-- BEGIN Source material --

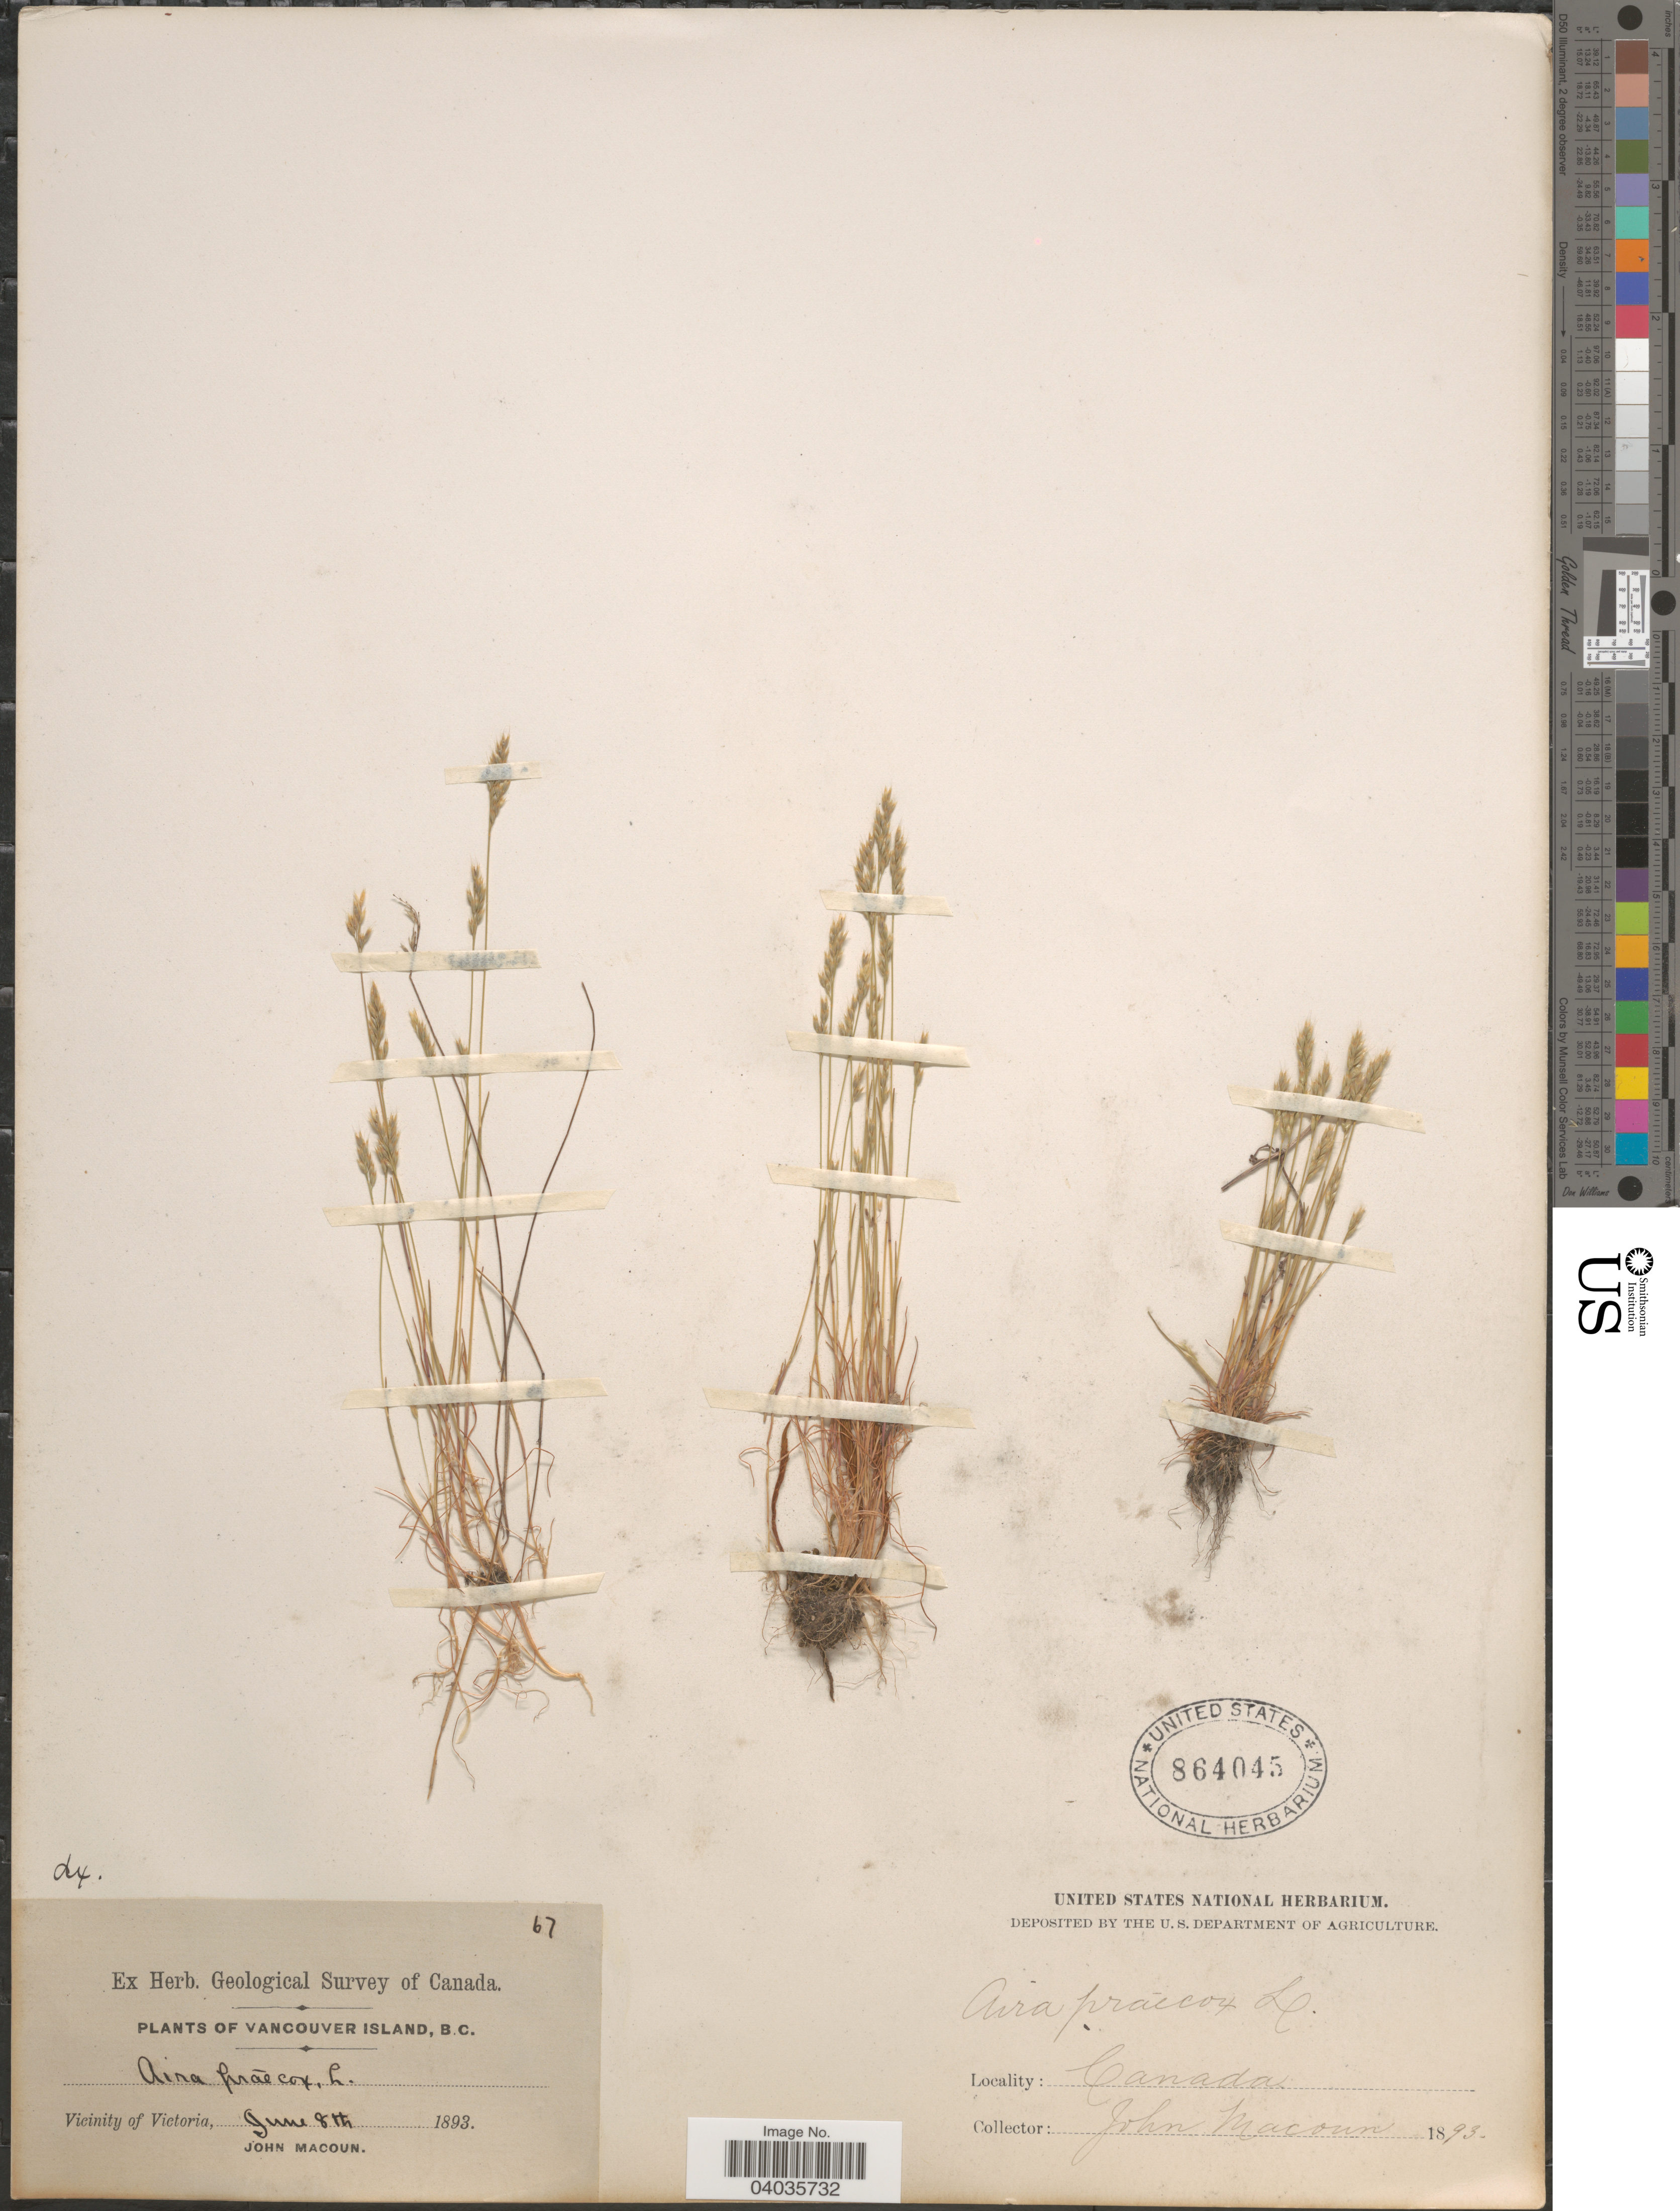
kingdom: Plantae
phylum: Tracheophyta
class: Liliopsida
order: Poales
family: Poaceae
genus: Aira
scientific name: Aira praecox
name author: L.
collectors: J. Macoun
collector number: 67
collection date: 1893-06-08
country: Canada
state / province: British Columbia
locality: Vancouver Island, B.C. Vicinity of Victoria.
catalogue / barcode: US 864045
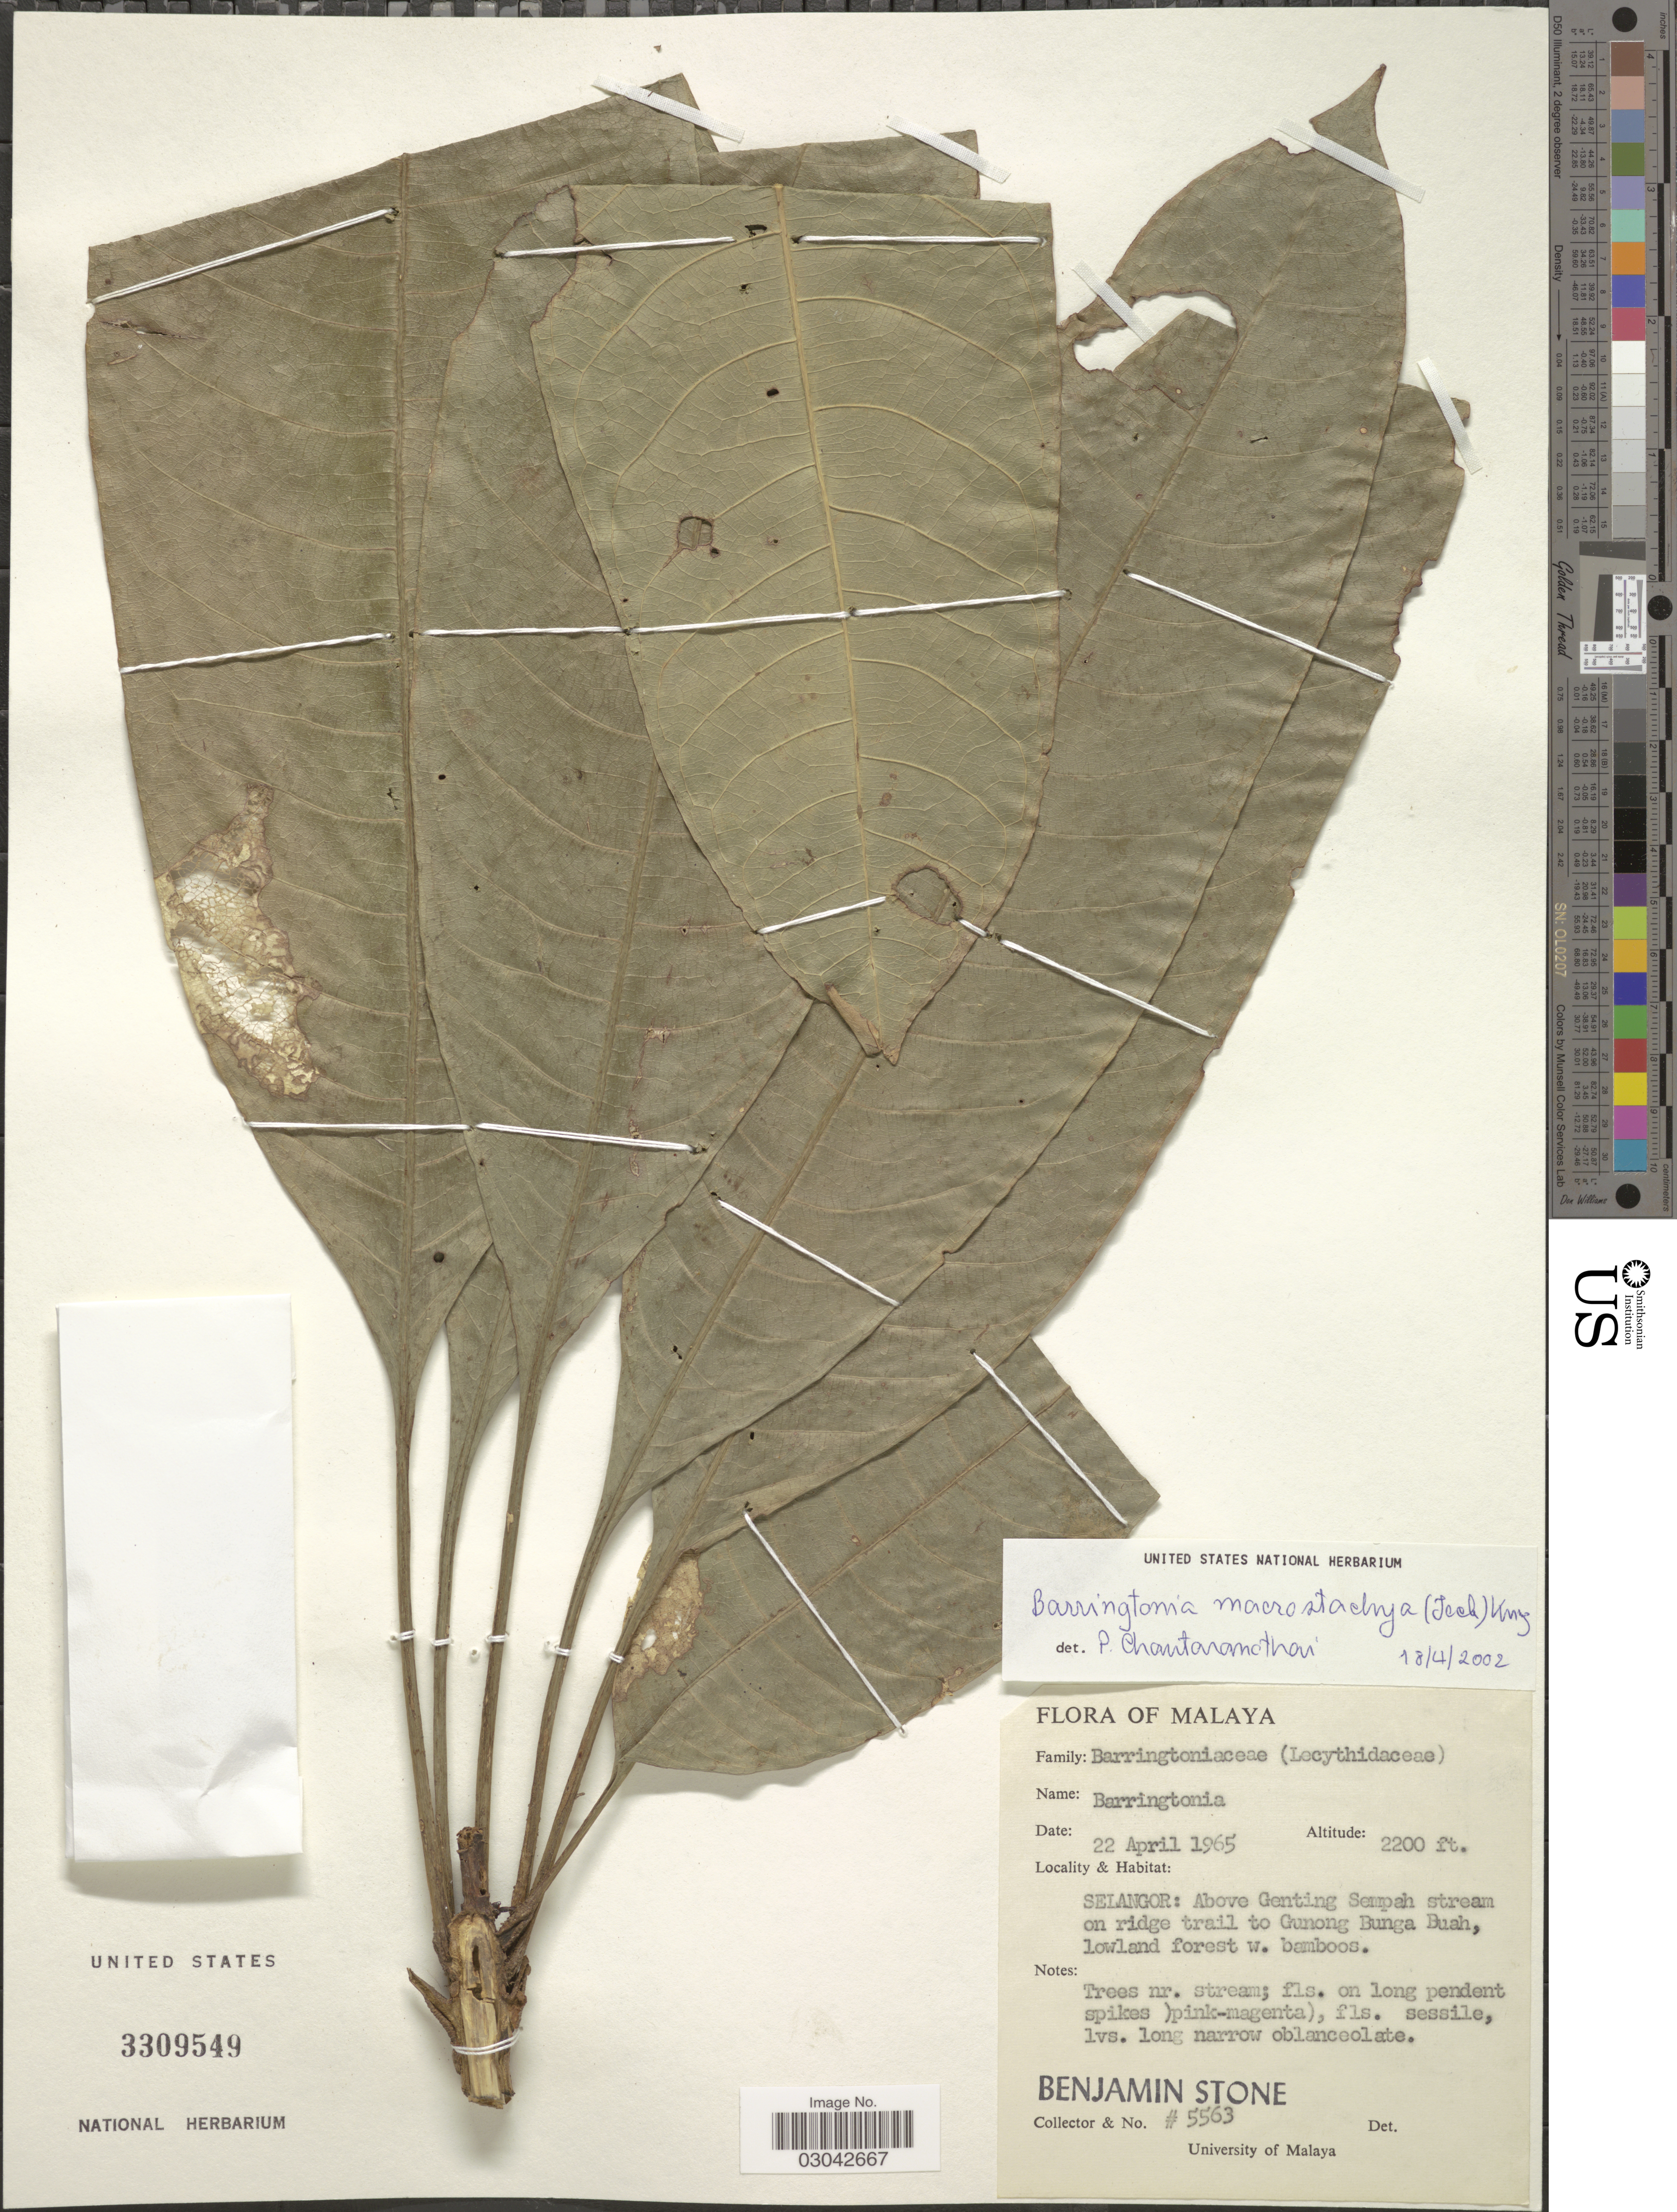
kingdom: Plantae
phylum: Tracheophyta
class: Magnoliopsida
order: Ericales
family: Lecythidaceae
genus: Barringtonia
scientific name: Barringtonia macrostachya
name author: (Jack) Kurz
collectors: B. C. Stone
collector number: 5563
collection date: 1965-04-22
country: Malaysia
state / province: Selangor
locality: Malaya. Above Genting Sempah stream on ridge trail to Gunong Bunga Buah.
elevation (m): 671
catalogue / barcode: US 3309549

-- END Source material --

Update the rows above by replacing "locality" with "site" and keeping everything else unchanged. Omit the pictures from your answer.

kingdom: Plantae
phylum: Tracheophyta
class: Liliopsida
order: Poales
family: Poaceae
genus: Aira
scientific name: Aira praecox
name author: L.
collectors: J. Macoun
collector number: 67
collection date: 1893-06-08
country: Canada
state / province: British Columbia
site: Vancouver Island, B.C. Vicinity of Victoria.
catalogue / barcode: US 864045
kingdom: Plantae
phylum: Tracheophyta
class: Magnoliopsida
order: Ericales
family: Lecythidaceae
genus: Barringtonia
scientific name: Barringtonia macrostachya
name author: (Jack) Kurz
collectors: B. C. Stone
collector number: 5563
collection date: 1965-04-22
country: Malaysia
state / province: Selangor
site: Malaya. Above Genting Sempah stream on ridge trail to Gunong Bunga Buah.
elevation (m): 671
catalogue / barcode: US 3309549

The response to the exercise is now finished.